Os acidentes envolvendo ciclistas em Natal aumentaram 46% em 2025, segundo dados da Secretaria de Mobilidade Urbana de Natal (STTU), em comparação com o ano anterior.
De acordo com a pasta, três pessoas morreram e 37 ficaram feridas em acidentes com bicicletas no ano passado.
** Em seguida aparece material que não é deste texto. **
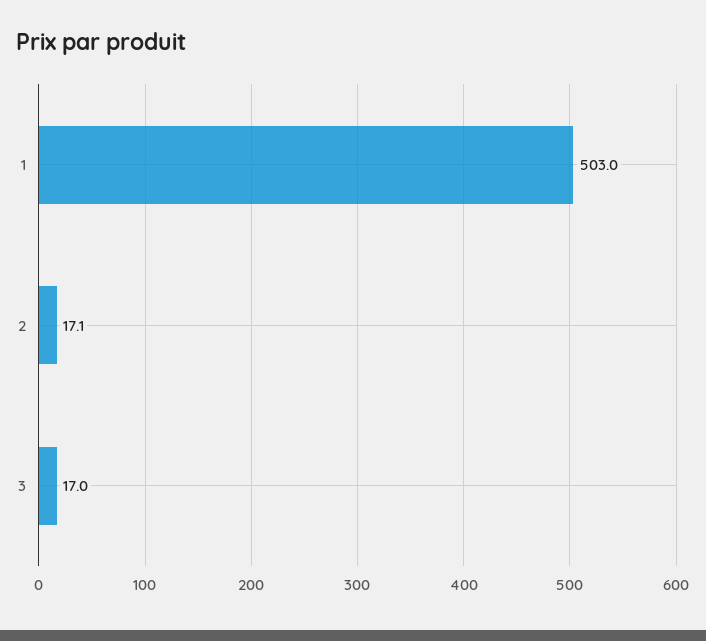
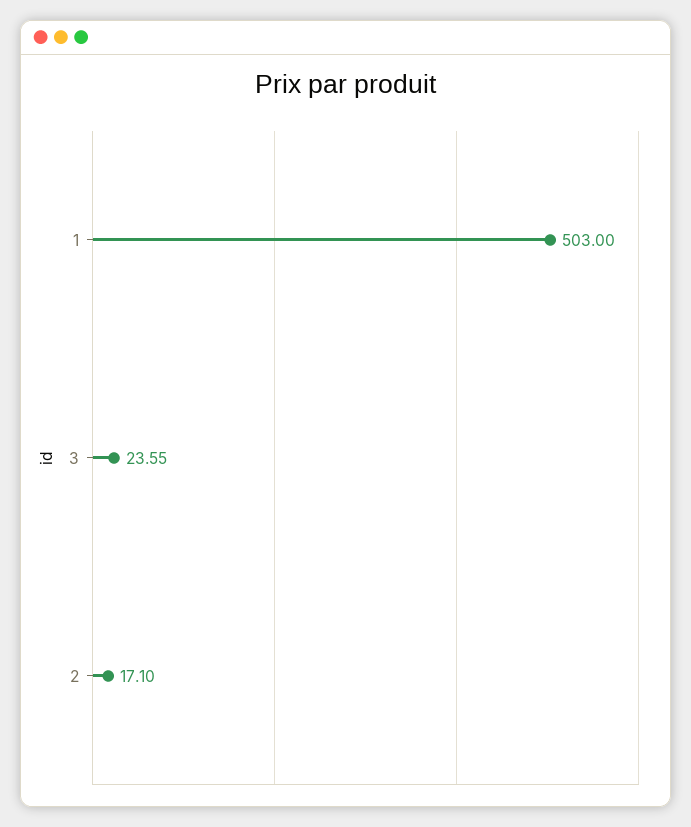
  {
    "1": 503,
    "2": 17.1,
-   "3": 17
+   "3": 23.55
  }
Em 2024, foram 20 acidentes com quatro mortes.
Segundo a STTU, a região que mais concentrou acidentes em 2025 foi a Zona Norte de Natal, em dois pontos específicos: na Avenida João Medeiros Filho e na BR-101 Norte.
No ano passado, após a morte do médico oftalmologista Araken Britto, que foi atropelado por um caminhão enquanto pedalava em frente ao Hospital Walfredo Gurgel, algumas discussões públicas foram levantadas, mas não avançaram, segundo a Associação de Ciclistas do RN.
Segundo Daniel Russo, um dos representantes da associação, o Poder Público se interessou em dialogar, houve reuniões com a STTU, Audiência Pública na Câmara Municipal, mas nada avançou.
“Mostramos a carta de prioridade dos ciclistas, garantindo várias pautas que garantam segurança, o direito de ir e vir, bicicletários na cidade…Infelizmente foi esquecido, porque depois não conseguimos mais nenhuma resposta, nem nada”, falou.
A STTU informou que até 2028 a previsão é que a malha cicloviária de Natal tenha uma acréscimo de cerca de 110 quilômetros, o que pode dobrar a cobertura atual oferecida, que também é na casa dos 110 km.
Segundo a secretaria, 30 quilômetros de ciclofaixas devem ser concluídos ainda neste ano – a maior parte em corredores de avenidas importantes da Zona Norte da capital.
“A malha cicloviária traz uma segurança pra quem transita e ajuda também a quem circula na região a poder enxergar essas pessoas que transitam de forma invisível no trânsito”, explicou o secretário adjunto da STTU, Newton Filho.
De acordo com secretário adjunto, os ciclistas geram cerca de 7% dos deslocamentos na capital potiguar.
“Ter estruturas como ciclovias, ciclofaixas, placas indicativas ajudam a quem transita na região a observar as pessoas que utilizam a bicicleta não só como instrumento de lazer, mas, sim, como instrumento de transporte para o trabalho, para a escola, para a resoluação de um problema ao longo do seu dia”, reforçou
Enquanto as condições para pedalar não melhoram – como com a criação de novas ciclofaixas -, ciclistas precisam enfrentar um desafio em alguns trechos ao se deslocarem pela capital potiguar.
Esse é o caso por exemplo do carpinteiro Paulo Júnior, que pedala diariamente entre Mãe Luiza, na Zona Leste, e Redinha, na Zona Norte.
“No caminho inteiro, não [tem ciclofaixa]. Acho que nem a metade, uns 30% de ciclovia, e 70% eu ando arriscando com os carros e com os pedestres”, relatou.
Já Daniel Russo, da Associação de Ciclistas do RN, explicou que para pedalar diariamente, como ele tem feito, a palavra chave nesse cenário é: atenção.
“Eu ando sempre com essa de prestar muita atenção, ter muito cuidado. Existe uma fiscalização, mas é precária, ela não está no local certo, na hora certa”, relatou.
“Então o que a gente pede é que a fiscalização ela exista, que os espaços sejam respeitados pra que a gente tenha uma cidade mais harmônica com direito para todos”, completou.